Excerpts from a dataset

****************

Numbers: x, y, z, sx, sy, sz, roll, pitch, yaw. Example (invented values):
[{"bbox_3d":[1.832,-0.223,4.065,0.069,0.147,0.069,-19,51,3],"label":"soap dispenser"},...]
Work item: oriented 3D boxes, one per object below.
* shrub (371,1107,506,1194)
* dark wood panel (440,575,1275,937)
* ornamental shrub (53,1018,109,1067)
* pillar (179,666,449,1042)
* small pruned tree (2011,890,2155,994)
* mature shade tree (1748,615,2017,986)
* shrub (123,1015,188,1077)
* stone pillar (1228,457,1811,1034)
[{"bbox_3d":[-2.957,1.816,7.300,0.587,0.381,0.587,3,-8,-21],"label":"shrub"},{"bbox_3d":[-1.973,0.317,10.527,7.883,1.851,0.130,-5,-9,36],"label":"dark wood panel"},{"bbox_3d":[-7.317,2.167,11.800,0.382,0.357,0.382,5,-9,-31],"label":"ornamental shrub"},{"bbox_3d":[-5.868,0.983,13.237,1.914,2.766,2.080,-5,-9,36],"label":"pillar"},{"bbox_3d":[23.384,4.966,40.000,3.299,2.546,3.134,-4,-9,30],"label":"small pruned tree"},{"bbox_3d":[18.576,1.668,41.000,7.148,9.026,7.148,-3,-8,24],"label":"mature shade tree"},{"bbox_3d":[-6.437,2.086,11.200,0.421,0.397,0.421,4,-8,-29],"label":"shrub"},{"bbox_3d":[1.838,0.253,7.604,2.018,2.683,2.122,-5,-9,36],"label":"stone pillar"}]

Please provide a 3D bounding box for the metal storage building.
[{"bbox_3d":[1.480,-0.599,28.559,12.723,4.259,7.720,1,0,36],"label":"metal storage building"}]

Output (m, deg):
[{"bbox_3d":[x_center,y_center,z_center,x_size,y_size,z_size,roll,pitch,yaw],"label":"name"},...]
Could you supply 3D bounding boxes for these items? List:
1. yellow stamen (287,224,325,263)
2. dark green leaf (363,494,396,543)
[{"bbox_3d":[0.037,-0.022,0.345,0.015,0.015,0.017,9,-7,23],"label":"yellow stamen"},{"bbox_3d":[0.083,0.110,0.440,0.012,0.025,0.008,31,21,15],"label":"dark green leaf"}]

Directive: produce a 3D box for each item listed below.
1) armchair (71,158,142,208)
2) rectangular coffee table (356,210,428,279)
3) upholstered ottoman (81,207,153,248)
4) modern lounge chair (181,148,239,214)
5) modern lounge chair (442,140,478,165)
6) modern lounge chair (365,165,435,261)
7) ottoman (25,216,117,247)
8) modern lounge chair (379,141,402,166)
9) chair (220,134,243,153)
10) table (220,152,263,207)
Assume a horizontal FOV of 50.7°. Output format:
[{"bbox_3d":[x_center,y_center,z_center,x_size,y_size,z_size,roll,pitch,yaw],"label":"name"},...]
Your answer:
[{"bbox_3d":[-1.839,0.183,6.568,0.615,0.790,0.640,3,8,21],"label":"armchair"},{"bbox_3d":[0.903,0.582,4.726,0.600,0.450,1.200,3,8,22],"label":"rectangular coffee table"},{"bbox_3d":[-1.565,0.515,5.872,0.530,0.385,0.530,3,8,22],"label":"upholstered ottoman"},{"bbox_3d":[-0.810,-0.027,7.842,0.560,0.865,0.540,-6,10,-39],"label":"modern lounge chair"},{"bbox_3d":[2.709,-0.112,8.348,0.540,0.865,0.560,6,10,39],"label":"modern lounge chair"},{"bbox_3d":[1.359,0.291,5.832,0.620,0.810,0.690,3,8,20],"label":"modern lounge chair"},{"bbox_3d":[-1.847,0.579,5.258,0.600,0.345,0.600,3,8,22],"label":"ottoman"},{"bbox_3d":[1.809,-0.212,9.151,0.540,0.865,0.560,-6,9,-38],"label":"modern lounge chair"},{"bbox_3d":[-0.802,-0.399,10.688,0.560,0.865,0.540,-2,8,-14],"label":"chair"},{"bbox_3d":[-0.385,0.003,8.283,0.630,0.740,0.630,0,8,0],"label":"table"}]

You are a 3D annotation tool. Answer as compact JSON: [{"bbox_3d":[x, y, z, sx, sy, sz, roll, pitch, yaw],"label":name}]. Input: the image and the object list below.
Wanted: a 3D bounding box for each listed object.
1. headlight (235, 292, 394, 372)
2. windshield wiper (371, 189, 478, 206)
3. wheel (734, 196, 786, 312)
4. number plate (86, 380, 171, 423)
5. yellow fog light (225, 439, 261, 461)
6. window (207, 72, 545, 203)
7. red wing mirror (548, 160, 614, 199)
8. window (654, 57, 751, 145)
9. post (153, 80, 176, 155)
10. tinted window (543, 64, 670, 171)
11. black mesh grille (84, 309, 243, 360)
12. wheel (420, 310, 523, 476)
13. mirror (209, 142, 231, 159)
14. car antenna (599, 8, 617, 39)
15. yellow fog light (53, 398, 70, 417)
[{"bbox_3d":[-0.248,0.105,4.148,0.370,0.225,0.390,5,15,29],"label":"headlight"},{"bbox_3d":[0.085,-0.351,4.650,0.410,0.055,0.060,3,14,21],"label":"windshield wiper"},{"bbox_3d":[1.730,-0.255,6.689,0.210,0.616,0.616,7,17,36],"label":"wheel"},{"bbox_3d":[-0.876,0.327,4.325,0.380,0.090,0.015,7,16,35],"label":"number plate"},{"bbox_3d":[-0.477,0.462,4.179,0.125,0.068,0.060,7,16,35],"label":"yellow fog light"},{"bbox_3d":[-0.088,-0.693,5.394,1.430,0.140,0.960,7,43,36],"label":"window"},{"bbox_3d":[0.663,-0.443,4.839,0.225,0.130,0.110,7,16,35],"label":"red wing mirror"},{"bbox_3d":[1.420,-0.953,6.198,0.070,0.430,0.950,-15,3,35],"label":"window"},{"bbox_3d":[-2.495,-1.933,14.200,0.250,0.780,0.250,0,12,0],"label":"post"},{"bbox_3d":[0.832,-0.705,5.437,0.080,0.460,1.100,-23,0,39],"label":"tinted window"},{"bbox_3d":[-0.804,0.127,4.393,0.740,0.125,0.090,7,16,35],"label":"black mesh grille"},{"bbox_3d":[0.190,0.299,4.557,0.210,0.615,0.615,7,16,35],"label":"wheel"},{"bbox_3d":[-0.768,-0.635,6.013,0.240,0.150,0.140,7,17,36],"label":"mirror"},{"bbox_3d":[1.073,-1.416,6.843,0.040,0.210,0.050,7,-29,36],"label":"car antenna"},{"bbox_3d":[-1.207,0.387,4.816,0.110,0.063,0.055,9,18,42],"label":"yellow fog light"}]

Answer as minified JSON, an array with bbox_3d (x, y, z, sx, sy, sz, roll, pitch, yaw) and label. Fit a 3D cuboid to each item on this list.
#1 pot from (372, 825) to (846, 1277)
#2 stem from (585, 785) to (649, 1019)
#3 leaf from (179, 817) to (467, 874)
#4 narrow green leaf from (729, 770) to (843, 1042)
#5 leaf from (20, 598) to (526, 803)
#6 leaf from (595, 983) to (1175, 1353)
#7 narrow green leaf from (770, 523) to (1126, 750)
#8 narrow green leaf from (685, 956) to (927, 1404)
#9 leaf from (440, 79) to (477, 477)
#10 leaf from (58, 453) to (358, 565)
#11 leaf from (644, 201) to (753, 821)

****************

**PROBLEM TO SOLVE:** Every line above that includes the word "Output" must appear in the answer.

**SOLUTION FOR THIS TASK:**
Output (m, deg):
Assume a horizontal FOV of 50.7°. Output format:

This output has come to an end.